Buyers on the Palm Jebel Ali project, who have waited eight years for construction to begin, were previously offered a 70 percent refund of their deposits, or 25 percent immediately followed by a further 25 percent annually for the next three years
Of the 48 investors involved, 21 have received payment, and a further 27 are expected to receive their cheques in the next two weeks.
“We received cheques for almost half of the investors. The cheques for the other half are in the process of being arranged,” said Fareya Azfar, partner and head of arbitration at The Legal Group (TLG), who advised the investors.
“The group of investors believed that a partial refund was not a fair compensation, so they wanted us to negotiate with Damac in the hopes of reaching a more acceptable settlement.”
Investors had initially hoped to receive compensation for their lost investment, but settled out of court with the developer in a bid to avoid a lengthy legal battle, said Azfar.
“The investors are pretty satisfied.
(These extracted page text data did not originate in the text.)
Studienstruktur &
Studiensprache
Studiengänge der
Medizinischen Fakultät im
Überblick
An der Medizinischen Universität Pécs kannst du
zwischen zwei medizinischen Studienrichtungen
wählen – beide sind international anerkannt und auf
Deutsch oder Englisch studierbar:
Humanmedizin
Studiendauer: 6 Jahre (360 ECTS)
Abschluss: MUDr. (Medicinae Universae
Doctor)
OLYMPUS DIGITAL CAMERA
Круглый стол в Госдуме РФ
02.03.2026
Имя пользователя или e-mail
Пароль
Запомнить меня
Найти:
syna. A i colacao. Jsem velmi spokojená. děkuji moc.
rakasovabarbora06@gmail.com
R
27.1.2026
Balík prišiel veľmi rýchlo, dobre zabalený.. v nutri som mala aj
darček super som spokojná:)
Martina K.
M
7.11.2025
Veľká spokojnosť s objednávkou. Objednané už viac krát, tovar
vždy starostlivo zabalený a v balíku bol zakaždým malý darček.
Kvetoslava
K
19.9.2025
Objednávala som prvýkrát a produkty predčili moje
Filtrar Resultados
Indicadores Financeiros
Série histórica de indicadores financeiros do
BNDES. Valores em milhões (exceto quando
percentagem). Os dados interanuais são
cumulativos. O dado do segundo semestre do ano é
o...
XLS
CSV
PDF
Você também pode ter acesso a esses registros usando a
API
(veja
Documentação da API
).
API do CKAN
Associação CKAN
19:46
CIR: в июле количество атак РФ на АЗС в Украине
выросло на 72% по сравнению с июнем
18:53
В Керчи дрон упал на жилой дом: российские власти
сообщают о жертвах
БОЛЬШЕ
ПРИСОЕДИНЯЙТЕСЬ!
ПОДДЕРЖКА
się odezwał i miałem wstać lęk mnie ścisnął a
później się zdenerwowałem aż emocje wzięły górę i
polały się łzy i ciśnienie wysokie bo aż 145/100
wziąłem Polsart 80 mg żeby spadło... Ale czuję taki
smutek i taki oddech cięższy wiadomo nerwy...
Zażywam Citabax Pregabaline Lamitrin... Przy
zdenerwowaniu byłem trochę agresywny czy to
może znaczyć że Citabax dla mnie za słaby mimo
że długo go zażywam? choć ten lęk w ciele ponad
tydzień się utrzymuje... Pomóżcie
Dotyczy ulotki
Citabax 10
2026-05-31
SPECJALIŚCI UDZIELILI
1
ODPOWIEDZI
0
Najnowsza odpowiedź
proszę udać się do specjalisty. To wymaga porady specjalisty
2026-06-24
They were told that we don’t know of any developer in UAE who gave a 100 percent refund in one payment without a court case initiated against them.”
Announced during Dubai’s real estate boom, Palm Springs was designed to be a 25-storey beachfront development located on Nakheel’s Palm Jebel Ali island, but stalled in the wake of the emirate’s real estate crash.
Damac had attempted to cancel the project in 2008, but the move was fought by investors through meetings in the UK and Dubai, and the threat of legal action.
Damac later agreed to reinstate the development, and wrote to investors last year to say it was in discussions with Nakheel, and a decision on Palm Springs would be made in December.
In a statement to Arabian Business, Niall McLoughlin, senior vice president of corporate communications at Damac, said the company had been committed to solving the dispute.
“We are happy that we can now bring closure to this issue,” he said.